According to the filmmakers, one beneficial outcome of the Covid psyops has been a growing popular focus on healthy eating.
In Switzerland, the home of the world’s biggest food company (Nestlé) M 42% of the population is overweight and 10% obese. In Mexico, which has one of the highest rates of childhood obesity in the world, 75% of adults are overweight or obese. This contrasts with a 7% obesity rates in 1980. According to the ministry of health, 1/3 third of Mexican deaths stem from “poor nutrition” (unhealthy).
Filmmakers link this massive increase to the passage of the North American Free Trade Act (NAFTA) in 1994 and US decision to flood the Mexican market with junk food. The Mexican government has tried to counteract this move with a sugar tax, a ban on junk food ads aimed at children and warning labels on foods with unhealthy levels of sugar. The laws have been effective in forcing several companies to reduce the sugar content of their processed. Mexico’s deputy minister of health, a doctor, views legal challenges to these labeling laws by observing as proof of the contempt multinational food companies have for poor people.
At present, fifty countries have a sugar tax, which has been extremely effective in forcing food companies to reduce the sugar content of their products. Thanks to heavy lobbying by Nestlé, the Swiss government, facing an $8 billion price tag for the country’s obesity epidemic, resists a sugar tax.
Processed food producers have invested years of research into the addictive potential of sugar. Not only do lab rats consistently prefer sugar to cocaine, but brain changes occur in sugar addicts similar to those produced in alcohol, tobacco and cocaine addiction.
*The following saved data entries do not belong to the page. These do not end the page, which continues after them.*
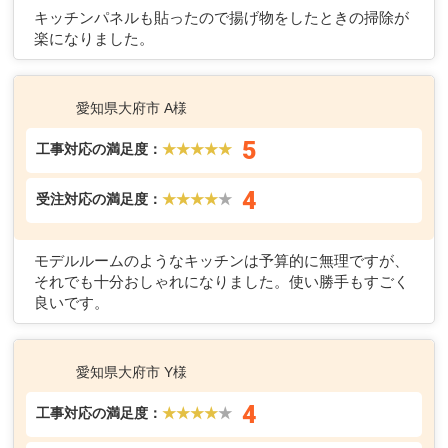
キッチンパネルも貼ったので揚げ物をしたときの掃除が
楽になりました。
愛知県大府市 A様
5
工事対応の満足度：
★★★★★
4
受注対応の満足度：
★★★★
★
モデルルームのようなキッチンは予算的に無理ですが、
それでも十分おしゃれになりました。使い勝手もすごく
良いです。
愛知県大府市 Y様
4
工事対応の満足度：
★★★★
★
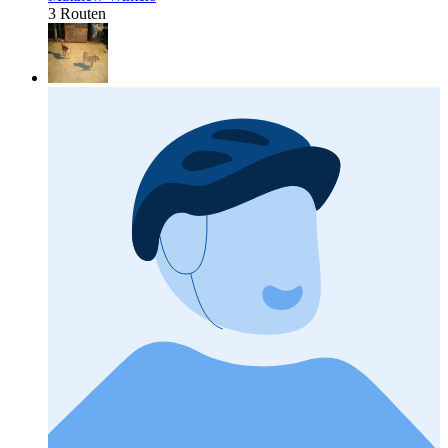
3 Routen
Food industry scientists also talk about engineering “cravability, “morishness,” and the 80-20 rule, they can induce via sugar additives and sophisticated marketing. The latter relates to findings that 20% of the population eats 80% of their product. Nestlé denies any responsibility in promoting junk food addictions, asserting it’s government’s responsibility to educate consumers about more nutritional food choices.
Thanks to heavy lobbying by Nestlé, the Swiss government filed a formal objection to Mexico’s policy of labeling harmful junk foods.*
*However thanks to the law, the company has reduced the sugar content of the junk food they export to Mexico.